В 1936 году Бонд вернулся в Британию, полный беспочвенных надежд получить новое разрешение на раскопки в Гластонбери с финансовой поддержкой из США. Он продолжал получать сообщения о спрятанных сокровищах, о первой церкви, основанной св. Иосифом, о хижинах отшельников и местонахождении Святого Грааля. Но как только об участии Бонда стало известно, ни о каких дальнейших раскопках не могло быть и речи. Посетив аббатство, он пришел в ужас, увидев, что бетонная разметка, которую он выложил по линии спорной стены апсиды часовни Эдгара, была снята. Очередное письмо с исступленными жалобами не возымело действия. Без ответа остался и призыв к собранию Общества естественной истории и археологии Сомерсета, на заседании которого не было принято никаких конкретных решений. Горько разочарованный жизнью, Бонд удалился на покой в Северный Уэльс, где и умер в 1945 году.

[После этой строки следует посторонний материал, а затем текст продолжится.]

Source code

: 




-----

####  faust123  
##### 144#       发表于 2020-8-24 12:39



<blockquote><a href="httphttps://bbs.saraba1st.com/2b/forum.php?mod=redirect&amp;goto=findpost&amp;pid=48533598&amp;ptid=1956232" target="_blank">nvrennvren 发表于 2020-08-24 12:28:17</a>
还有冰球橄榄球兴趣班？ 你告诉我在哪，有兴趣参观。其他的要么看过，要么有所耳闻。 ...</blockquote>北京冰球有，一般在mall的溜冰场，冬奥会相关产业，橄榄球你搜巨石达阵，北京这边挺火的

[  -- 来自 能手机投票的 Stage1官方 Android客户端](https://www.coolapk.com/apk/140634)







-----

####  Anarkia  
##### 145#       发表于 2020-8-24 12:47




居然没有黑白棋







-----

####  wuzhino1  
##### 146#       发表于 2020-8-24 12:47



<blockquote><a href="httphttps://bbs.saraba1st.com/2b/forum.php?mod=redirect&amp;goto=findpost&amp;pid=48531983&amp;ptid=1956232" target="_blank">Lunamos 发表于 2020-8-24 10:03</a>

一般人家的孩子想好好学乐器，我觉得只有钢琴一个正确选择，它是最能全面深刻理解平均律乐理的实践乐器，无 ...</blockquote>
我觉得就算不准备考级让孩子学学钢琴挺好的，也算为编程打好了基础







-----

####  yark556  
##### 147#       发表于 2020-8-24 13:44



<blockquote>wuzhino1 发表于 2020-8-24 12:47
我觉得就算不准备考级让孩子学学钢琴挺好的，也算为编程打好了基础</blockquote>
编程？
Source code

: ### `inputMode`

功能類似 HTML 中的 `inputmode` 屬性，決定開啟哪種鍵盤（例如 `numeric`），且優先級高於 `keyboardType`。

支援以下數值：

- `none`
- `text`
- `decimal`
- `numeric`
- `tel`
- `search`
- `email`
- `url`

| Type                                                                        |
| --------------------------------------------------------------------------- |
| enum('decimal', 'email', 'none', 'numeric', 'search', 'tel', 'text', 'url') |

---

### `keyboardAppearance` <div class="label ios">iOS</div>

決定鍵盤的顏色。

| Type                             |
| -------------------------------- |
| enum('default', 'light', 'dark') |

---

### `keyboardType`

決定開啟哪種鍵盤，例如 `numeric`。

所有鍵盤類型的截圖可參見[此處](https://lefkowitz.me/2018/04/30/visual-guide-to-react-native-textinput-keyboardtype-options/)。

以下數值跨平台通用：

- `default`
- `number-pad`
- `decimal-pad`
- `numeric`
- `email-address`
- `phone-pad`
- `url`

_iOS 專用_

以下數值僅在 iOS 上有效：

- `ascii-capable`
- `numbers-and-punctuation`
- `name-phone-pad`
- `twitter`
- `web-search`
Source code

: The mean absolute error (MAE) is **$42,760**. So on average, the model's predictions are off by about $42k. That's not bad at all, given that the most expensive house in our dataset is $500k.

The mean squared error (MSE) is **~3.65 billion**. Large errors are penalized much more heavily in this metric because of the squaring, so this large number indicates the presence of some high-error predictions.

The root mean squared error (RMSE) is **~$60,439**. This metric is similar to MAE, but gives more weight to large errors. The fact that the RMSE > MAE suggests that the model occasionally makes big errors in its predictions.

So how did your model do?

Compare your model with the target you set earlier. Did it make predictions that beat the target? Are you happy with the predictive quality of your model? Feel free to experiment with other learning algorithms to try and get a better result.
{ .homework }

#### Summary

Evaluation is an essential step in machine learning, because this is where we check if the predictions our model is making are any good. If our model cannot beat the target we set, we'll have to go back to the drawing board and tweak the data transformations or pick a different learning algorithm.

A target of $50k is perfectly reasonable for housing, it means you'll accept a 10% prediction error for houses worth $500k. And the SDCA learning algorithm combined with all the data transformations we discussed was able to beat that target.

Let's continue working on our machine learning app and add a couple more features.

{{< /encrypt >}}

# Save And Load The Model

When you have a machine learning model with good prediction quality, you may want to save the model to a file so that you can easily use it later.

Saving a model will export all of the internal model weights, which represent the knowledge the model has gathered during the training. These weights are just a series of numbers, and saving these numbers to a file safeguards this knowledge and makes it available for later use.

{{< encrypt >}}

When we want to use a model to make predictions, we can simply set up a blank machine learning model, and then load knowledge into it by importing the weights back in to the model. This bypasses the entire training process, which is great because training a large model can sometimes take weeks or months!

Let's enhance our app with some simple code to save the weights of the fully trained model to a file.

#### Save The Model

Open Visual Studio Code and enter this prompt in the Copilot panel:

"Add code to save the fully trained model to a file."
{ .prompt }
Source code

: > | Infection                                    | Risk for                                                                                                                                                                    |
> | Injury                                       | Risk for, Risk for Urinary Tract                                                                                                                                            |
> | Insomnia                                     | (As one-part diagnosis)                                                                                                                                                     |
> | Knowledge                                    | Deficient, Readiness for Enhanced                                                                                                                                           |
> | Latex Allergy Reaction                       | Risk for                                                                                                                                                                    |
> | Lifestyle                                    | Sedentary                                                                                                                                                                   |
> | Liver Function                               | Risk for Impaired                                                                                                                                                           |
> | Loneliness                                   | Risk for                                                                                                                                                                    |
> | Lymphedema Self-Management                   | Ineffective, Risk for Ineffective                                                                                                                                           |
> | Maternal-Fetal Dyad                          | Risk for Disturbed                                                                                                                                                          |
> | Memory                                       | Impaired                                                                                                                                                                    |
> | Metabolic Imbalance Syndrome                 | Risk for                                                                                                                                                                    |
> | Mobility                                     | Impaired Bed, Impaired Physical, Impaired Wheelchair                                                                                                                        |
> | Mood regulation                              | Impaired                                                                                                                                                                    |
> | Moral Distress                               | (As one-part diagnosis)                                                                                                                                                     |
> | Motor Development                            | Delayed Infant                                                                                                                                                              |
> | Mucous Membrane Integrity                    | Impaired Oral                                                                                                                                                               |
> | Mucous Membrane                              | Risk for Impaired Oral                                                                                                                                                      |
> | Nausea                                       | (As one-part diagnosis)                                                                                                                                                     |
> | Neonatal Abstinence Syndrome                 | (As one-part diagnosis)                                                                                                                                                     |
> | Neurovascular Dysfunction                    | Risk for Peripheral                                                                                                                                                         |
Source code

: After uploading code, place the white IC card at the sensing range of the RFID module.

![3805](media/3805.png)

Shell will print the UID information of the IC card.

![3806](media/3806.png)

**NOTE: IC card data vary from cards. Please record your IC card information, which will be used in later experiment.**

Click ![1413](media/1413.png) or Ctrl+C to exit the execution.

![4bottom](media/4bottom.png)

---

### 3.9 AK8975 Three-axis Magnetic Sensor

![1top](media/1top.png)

В сочинениях о жизни и трудах Бонда, написанных с позиции сторонников паранормальных явлений, он предстает почти как мученик нетрадиционной археологии, живший в нищете, регулярно лишавшийся поддержки, сталкивавшийся с предрассудками и невежеством в археологии, умерший в забвении и одиночестве. Но, как ни странно, Бонд умер довольно обеспеченным человеком, имевшим собственный дом и доли в нескольких компаниях. Идея о том, будто он был так предан работе, что полностью пренебрегал собой, кажется явным преувеличением.
Трудно поверить и в то, что все его археологические разочарования и неудачи возникали от предвзятого отношения к «психическим» методам исследований. Как бы то ни было, в 1930-е годы археолог-самоучка уже не мог рассчитывать, что ему позволят проводить раскопки в таком важном месте, как Гластонбери. Настоящие вопросы связаны с ранним периодом работы Бонда – особенно с тем, до какой степени потусторонние сообщения подтверждались результатами раскопок. Насколько точны были члены «Содружества Авалона» в своих предсказаниях? Относительно часовни Эдгара они оказались правы, за возможным исключением апсиды, но их предсказания относительно часовни Лоретто выглядят далеко не так впечатляюще, как отметил еще преподобный Фрай и как признал сам Бонд во втором издании своей книги «Врата воспоминаний».